I carried buckets of water from the cistern to the main house, making a ten minutes walk seem like eternity. If we wanted hot water for the shower, we had to heat it up over open fire. Toilets? Ha! How about a hole in the earth that was used by the entire village?

Cooking dinner? Awesome when you can’t see anything at all. We sat around a tiny bench, torches in our mouths trying to cut tomatoes and the chicken that was, until a day ago, still living right next to our room.

I thought I’d seen everything. I thought I was conscious of poverty and I thought I was able to handle it all. Culture shock seemed to be a word I thought I didn’t know.  And in a sense I wasn’t shocked, it just took me by surprise. Never once had anyone mentioned that this was how I’d spend those two weeks. Never once had I thought all these things would end up complicating my stay – adding to the already established difficulty I experienced because I couldn’t speak the language that well.

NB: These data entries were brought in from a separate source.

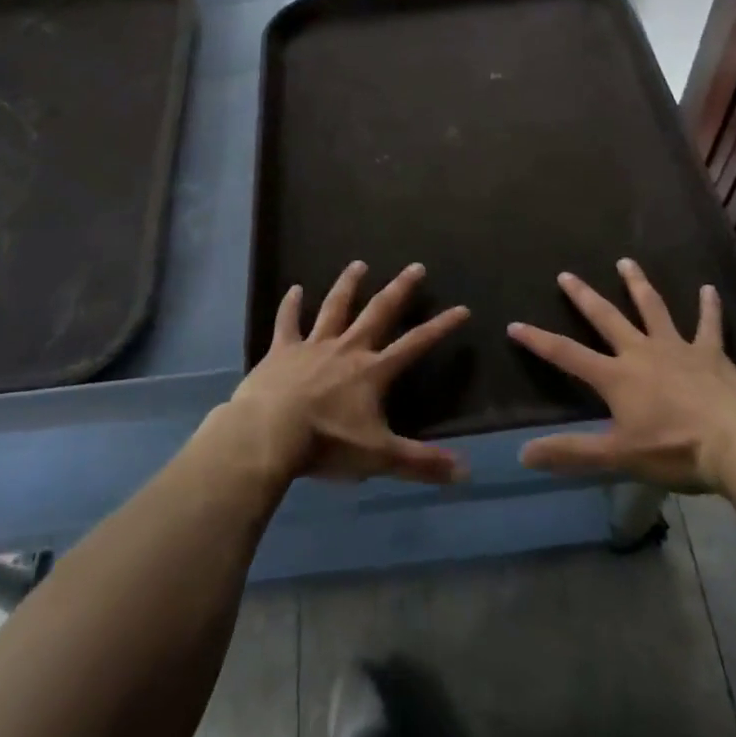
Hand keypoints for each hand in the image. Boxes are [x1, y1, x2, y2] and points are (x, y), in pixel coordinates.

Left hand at [223, 261, 469, 485]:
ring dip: (348, 285)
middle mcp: (347, 349)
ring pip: (335, 307)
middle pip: (378, 311)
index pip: (415, 344)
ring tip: (359, 264)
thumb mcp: (379, 457)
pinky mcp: (282, 350)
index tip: (462, 309)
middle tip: (416, 267)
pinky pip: (287, 322)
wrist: (268, 434)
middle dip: (400, 289)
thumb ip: (422, 463)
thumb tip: (467, 472)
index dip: (441, 327)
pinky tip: (293, 288)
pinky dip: (290, 306)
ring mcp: (313, 345)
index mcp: (373, 371)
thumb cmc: (326, 443)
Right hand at [508, 258, 735, 490]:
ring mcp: (677, 348)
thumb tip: (522, 453)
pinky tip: (709, 289)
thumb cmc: (674, 451)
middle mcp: (641, 352)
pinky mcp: (711, 353)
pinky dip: (709, 307)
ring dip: (638, 285)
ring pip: (652, 308)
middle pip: (607, 318)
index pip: (567, 354)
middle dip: (584, 297)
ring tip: (626, 261)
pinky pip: (709, 325)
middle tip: (566, 274)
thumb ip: (571, 452)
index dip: (538, 340)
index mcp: (616, 377)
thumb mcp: (618, 456)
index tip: (514, 324)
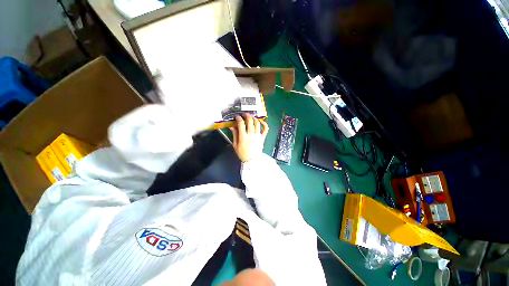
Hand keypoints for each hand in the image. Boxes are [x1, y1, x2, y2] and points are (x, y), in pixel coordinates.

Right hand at [230, 113, 268, 162]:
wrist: (252, 160)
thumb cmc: (243, 153)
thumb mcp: (235, 145)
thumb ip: (234, 135)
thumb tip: (232, 126)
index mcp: (243, 136)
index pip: (241, 123)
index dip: (238, 118)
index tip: (237, 116)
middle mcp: (251, 134)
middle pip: (250, 121)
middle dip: (246, 115)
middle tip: (244, 114)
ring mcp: (258, 135)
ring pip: (257, 123)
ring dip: (254, 118)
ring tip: (251, 117)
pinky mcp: (262, 137)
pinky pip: (265, 129)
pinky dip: (264, 124)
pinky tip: (261, 121)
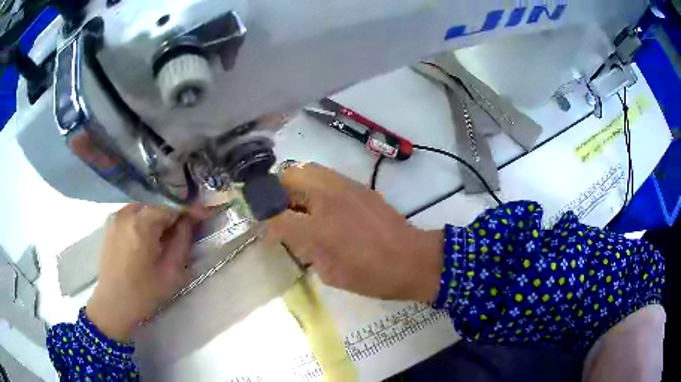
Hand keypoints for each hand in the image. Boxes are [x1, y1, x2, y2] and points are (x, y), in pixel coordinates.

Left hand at [86, 204, 204, 341]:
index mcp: (142, 223)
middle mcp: (128, 212)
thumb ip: (182, 241)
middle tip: (184, 230)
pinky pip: (133, 214)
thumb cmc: (144, 293)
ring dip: (158, 218)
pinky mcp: (111, 223)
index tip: (203, 214)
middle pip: (157, 205)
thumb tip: (189, 220)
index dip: (189, 209)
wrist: (113, 304)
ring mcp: (117, 216)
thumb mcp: (171, 272)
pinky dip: (144, 220)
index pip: (171, 205)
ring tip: (165, 236)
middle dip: (173, 214)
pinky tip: (148, 238)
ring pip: (145, 208)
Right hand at [267, 163, 442, 301]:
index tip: (266, 229)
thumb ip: (305, 251)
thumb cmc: (372, 276)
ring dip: (294, 184)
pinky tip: (321, 202)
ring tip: (298, 204)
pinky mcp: (357, 184)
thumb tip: (290, 236)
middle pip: (287, 178)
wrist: (412, 260)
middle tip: (280, 211)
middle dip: (276, 192)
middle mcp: (327, 199)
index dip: (266, 221)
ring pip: (305, 168)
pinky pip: (325, 174)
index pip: (276, 215)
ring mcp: (344, 186)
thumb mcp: (331, 274)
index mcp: (319, 229)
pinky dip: (313, 183)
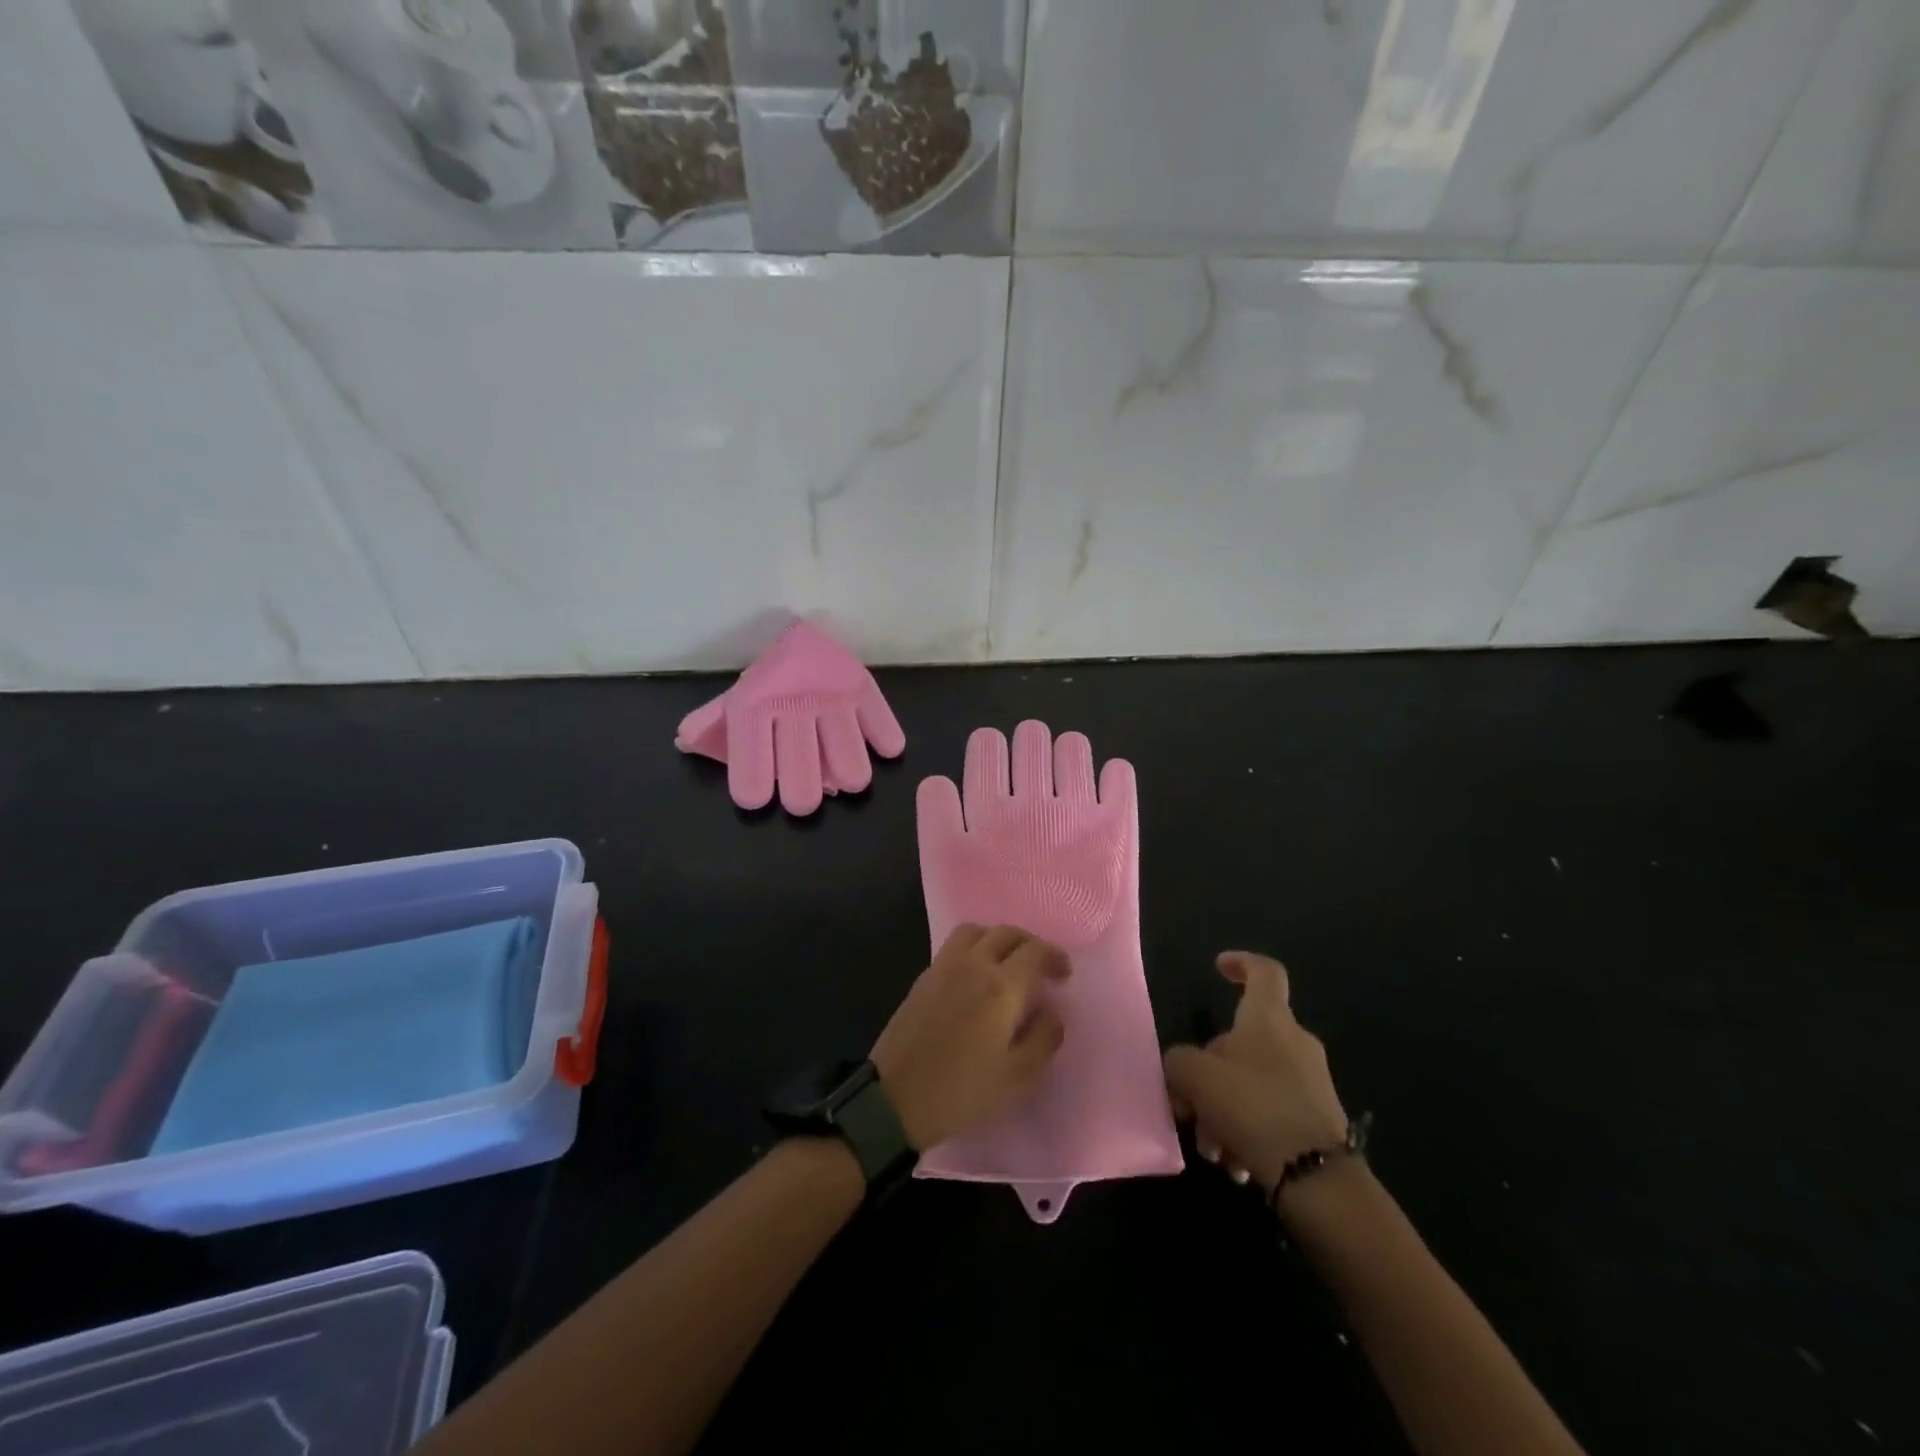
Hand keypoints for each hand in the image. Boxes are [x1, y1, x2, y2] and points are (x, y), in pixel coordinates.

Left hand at [870, 924, 1070, 1150]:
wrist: (894, 1099)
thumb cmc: (961, 1091)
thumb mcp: (1017, 1077)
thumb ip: (1043, 1039)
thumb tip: (1052, 1013)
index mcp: (1001, 986)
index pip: (1035, 951)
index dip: (1054, 956)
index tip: (1063, 974)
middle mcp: (973, 964)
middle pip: (1006, 933)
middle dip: (1029, 944)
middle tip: (1041, 968)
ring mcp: (944, 967)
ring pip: (977, 931)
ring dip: (998, 939)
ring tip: (1007, 965)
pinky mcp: (923, 977)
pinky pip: (955, 945)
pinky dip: (974, 948)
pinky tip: (977, 977)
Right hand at [1163, 952, 1349, 1195]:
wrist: (1319, 1181)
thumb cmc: (1254, 1109)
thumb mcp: (1196, 1078)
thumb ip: (1179, 1062)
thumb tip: (1182, 1067)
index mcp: (1270, 1019)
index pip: (1264, 972)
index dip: (1241, 963)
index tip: (1218, 967)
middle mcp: (1294, 1043)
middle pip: (1242, 1040)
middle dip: (1209, 1073)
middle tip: (1188, 1106)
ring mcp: (1310, 1083)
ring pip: (1252, 1083)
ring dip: (1223, 1111)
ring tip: (1212, 1150)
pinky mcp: (1318, 1122)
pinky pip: (1270, 1114)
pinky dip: (1247, 1133)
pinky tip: (1236, 1166)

However, my days were also spent with playing with kids, “teaching” mathematics and French, cooking meals, washing the dishes or collecting water. I went on wild taxi moto drives up to a waterfall – the true speed never to be known because the speedometer was broken. I was in a car with four French girls when the driver got lost in the African bush at four o’clock in the morning.

I danced around the fire, clapping and laughing to the sounds of a drum, drinking Togo Gin, eating Fufu, and having a great time.

It was difficult, yes. More so than I ever could have imagined. Was it worth it though, in the end? Yes. A thousand times, yes.